When an examining agent changes a taxpayer’s method of accounting as part of an examination, it is important that the examining agent provide written notice to the taxpayer stating the proper method of accounting and that the district director is changing the taxpayer’s method of accounting. The written notice should also clearly label the section 481(a) adjustment. The written notice ordinarily should be provided in the examiner’s report, Form 870AD or, where applicable, in a closing agreement finalizing the accounting method change.
If a taxpayer transfers excess parts to warehousing companies during a year under examination and deducts a loss on the transfer, the loss can be disallowed using the principles established by Rev. Rul. 83-59, which have been affirmed by the courts in Paccar and Clark.
Taxpayers may have transferred excess parts to warehousing companies in prior years and deducted losses on the "sales", which may not have been disallowed for the years claimed because the year of the loss was not examined or the issue was not raised. The statute of limitations for assessing additional tax for these years may have expired.

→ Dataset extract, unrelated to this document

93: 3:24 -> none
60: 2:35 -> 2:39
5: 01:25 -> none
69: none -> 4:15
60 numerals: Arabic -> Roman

Under the principles established by Rev. Rul. 83-59 and the courts in Paccar and Clark, the excess parts should be included in inventory if they are being held by the warehousing company even if they were transferred in prior years. For any current year under examination, the issue should be raised to include the excess parts in inventory similar to other situations where taxpayers have not included items in inventory.
When a taxpayer has used an improper method of accounting for tax purposes, a change to a correct method may be made during a current year under examination. Thus, if taxpayers have excluded items from inventory for a number of years, a change can be made to include in the current inventory all items improperly excluded. The rules of Section 481 should be applied.
Any excess parts that have been transferred to a warehousing company are includible in inventory where the taxpayer retains dominion and control over the parts. If the parts have been excluded for a number of years, a section 481 adjustment should be made.